## Work task
All that should be output is the block of lines below from the line with "left eye: (183, 174)" to the line with "right ankle: (381, 511)", both included, exactly as written.
%%
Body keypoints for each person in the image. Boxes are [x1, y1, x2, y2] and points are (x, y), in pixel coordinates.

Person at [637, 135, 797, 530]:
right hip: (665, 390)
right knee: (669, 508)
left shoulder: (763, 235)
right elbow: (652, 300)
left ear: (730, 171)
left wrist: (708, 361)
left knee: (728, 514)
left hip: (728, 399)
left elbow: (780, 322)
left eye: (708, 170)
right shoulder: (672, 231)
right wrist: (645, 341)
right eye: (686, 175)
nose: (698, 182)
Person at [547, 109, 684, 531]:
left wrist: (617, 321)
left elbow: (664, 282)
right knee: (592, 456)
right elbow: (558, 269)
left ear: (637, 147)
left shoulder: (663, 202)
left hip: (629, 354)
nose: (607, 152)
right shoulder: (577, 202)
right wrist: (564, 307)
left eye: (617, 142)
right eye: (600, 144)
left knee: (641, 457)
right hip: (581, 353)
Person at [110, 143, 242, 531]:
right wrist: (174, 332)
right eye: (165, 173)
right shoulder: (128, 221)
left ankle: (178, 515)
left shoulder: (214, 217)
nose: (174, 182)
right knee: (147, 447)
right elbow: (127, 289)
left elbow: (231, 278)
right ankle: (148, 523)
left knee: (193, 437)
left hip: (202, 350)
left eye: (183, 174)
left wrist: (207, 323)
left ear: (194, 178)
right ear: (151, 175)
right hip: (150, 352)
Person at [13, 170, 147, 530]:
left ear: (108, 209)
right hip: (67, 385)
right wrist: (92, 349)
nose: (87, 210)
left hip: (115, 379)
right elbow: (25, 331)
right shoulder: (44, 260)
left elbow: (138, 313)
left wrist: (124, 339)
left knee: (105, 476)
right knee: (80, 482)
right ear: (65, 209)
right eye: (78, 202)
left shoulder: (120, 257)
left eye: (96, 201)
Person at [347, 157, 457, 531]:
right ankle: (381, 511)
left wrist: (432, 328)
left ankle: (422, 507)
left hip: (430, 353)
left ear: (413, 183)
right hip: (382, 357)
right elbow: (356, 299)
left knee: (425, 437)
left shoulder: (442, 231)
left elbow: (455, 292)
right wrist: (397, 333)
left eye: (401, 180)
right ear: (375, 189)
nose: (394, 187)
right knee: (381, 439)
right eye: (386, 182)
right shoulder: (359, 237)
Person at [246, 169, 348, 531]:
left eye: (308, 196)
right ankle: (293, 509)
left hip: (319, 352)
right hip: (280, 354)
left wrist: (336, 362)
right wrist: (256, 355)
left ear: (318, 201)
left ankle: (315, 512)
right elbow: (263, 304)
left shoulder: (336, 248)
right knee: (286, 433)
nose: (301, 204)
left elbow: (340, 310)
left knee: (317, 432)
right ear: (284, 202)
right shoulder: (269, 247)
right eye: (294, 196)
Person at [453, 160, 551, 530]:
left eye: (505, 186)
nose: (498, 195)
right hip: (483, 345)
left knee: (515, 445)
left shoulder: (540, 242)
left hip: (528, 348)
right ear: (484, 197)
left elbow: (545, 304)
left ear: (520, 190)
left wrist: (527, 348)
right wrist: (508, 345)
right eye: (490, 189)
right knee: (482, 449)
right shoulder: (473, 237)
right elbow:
%%
## Expected output
left eye: (183, 174)
left wrist: (207, 323)
left ear: (194, 178)
right ear: (151, 175)
right hip: (150, 352)
Person at [13, 170, 147, 530]:
left ear: (108, 209)
right hip: (67, 385)
right wrist: (92, 349)
nose: (87, 210)
left hip: (115, 379)
right elbow: (25, 331)
right shoulder: (44, 260)
left elbow: (138, 313)
left wrist: (124, 339)
left knee: (105, 476)
right knee: (80, 482)
right ear: (65, 209)
right eye: (78, 202)
left shoulder: (120, 257)
left eye: (96, 201)
Person at [347, 157, 457, 531]:
right ankle: (381, 511)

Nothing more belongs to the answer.